One of the dozens of things I have been tracking about movies for my upcoming book on the sexualization of women/violence against women is actresses' ages. I have analysed 428 movies so far, which does not include all the movies I watched before I started writing my book over two years ago. One thing that always struck me about the cinematic landscape was the paucity of women over 40. For each movie I can name that stars a woman over 40 I can name at least 15 in which they are totally absent. Filmmakers have and still are overwhelmingly men. Female film stars have and still are, overwhelmingly, women under 40. The root of this is that women over 40 are past their sexual prime and therefore of little interest to male filmmakers.

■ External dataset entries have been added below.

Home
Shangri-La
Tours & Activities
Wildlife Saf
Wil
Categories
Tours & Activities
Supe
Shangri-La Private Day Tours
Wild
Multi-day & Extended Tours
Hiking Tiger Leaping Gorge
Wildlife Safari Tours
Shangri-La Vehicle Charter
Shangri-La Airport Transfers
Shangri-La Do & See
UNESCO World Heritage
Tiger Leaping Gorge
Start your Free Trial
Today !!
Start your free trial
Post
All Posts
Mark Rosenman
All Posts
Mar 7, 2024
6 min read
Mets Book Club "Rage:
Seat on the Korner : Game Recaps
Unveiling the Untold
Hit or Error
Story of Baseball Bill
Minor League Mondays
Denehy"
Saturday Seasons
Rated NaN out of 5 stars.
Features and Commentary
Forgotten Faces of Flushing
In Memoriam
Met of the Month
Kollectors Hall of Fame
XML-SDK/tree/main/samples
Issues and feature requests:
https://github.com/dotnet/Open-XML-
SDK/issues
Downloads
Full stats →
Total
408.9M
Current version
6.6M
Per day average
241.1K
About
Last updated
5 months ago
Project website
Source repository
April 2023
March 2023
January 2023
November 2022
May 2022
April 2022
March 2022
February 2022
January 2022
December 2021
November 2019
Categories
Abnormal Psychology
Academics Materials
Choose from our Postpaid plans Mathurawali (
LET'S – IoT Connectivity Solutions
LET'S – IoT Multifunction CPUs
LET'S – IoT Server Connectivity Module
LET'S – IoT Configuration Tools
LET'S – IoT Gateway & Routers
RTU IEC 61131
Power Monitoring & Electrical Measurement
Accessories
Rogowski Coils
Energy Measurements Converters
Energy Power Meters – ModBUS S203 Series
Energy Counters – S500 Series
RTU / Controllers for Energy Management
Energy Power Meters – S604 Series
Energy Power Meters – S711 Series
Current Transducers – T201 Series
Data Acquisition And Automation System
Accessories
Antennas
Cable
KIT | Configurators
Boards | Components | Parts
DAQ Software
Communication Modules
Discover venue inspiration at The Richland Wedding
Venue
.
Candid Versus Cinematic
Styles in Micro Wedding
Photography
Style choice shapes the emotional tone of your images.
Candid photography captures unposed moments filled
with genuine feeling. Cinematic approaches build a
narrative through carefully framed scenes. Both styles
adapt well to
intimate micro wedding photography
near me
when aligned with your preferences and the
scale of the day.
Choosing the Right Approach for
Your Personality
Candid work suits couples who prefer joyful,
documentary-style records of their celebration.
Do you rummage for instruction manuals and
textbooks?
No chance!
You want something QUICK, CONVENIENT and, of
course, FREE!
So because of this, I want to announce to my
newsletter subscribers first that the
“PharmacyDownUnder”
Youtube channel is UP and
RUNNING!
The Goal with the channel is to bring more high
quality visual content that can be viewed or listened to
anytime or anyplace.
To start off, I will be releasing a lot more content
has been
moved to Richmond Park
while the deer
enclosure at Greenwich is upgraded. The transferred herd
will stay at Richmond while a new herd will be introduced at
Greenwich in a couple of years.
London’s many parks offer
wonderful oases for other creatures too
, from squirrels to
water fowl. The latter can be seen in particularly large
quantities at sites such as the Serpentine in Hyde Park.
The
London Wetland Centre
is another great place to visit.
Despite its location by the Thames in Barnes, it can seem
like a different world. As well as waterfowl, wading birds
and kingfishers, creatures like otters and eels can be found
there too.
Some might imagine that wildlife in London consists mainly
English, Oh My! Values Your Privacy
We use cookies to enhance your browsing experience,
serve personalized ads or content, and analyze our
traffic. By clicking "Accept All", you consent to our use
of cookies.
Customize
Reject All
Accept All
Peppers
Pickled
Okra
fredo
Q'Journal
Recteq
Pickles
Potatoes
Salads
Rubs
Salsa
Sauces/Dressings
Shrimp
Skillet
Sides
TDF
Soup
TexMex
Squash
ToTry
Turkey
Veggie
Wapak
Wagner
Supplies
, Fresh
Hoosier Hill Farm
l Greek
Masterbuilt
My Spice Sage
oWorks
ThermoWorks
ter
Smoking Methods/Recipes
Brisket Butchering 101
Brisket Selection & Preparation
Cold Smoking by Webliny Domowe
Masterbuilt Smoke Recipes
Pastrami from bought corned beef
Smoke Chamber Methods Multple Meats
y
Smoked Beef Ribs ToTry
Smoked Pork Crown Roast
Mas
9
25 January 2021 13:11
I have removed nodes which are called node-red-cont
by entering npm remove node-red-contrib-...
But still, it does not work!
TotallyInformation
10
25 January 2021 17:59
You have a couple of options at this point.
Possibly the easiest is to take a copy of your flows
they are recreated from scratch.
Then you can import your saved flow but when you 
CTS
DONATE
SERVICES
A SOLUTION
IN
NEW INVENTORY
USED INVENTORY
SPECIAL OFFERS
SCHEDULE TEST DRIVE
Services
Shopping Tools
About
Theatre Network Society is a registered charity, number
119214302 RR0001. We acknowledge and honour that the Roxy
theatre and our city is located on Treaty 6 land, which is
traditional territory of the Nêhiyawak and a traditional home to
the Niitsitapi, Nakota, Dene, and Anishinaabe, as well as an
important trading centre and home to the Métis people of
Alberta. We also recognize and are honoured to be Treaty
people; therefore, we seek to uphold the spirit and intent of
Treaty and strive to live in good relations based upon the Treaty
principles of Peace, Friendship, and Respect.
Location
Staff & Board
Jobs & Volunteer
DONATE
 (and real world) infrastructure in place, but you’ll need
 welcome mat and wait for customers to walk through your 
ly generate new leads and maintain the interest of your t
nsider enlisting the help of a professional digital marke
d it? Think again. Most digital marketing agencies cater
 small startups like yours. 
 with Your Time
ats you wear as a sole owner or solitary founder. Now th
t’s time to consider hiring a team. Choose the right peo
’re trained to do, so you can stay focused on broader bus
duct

Because men prefer younger women, who fit the Barbie image better—and Barbie lookalikes being central to male fantasies—they are the ones filmmakers cast. This is patently obvious when one considers the age gap that separates Hollywood couples (and even male and female leads that are not paired romantically). Older men's love interests are now almost exclusively much younger women.
However, the sexist Hollywood age gap is not the only time older women are excluded from movies. Filmmakers also have a habit of avoiding casting older women when the story actually calls for one. For instance, in Forrest Gump (1994) Sally Field plays Tom Hanks' mother even though she is only ten years older than he is. In several other movies that cover decades of a person's life two or three actors play the character at various stages of their life, for example Indiana Jones and the Last Crusade (1989), in which River Phoenix plays Young Indy and Harrison Ford plays present day Indy. The same could have been done in Forrest Gump with Sally Field playing young and present day Mrs. Gump (in the credits she has no first name) and an elderly woman could have played elderly, dying Mrs. Gump. It is not as if there are no elderly women to be found in Hollywood.
Most people can name many elderly male actors. Few people can name as many elderly actresses, with the notable exceptions of Meryl Streep, Sally Field, Jane Fonda, Shirley MacLaine, Helen Mirren, Judi Dench and Maggie Smith. As an experiment I challenge you to name, from memory, 20 actresses over 65 who have starred in a movie from the 21st century (no cheating with a search engine). Male filmmakers may be uninterested in seeing women over 40 on the big screen but I daresay they are of much greater interest to modern day female audiences. Baby boomers want to see women their age represented, and younger women are interested in seeing models of who they may become. Generally, we want to see the types of women who actually populate our lives. Why should women in their eighties and nineties be virtually nonexistent from movies when they make up a significant part of the human population? In Canada women’s life expectancy is around 82 years. Women over 65 made up 17.8 percent of the population in Canada in 2016, and yet movies are very far from reflecting this reality.
Filmmakers have made Sean Connery, Harrison Ford, Tom Hanks, Jack Nicholson, Clint Eastwood, Morgan Freeman, Colin Firth, Anthony Hopkins, Robert De Niro, Liam Neeson, Bruce Willis, Dustin Hoffman, Ian McKellen, Gary Oldman, Ben Kingsley, Christopher Walken, Harvey Keitel, etc. welcome in their movies for decades—arguably when they were well past their sexual prime. In the 21st century we want to see women over 40 welcomed in the same way. It's time.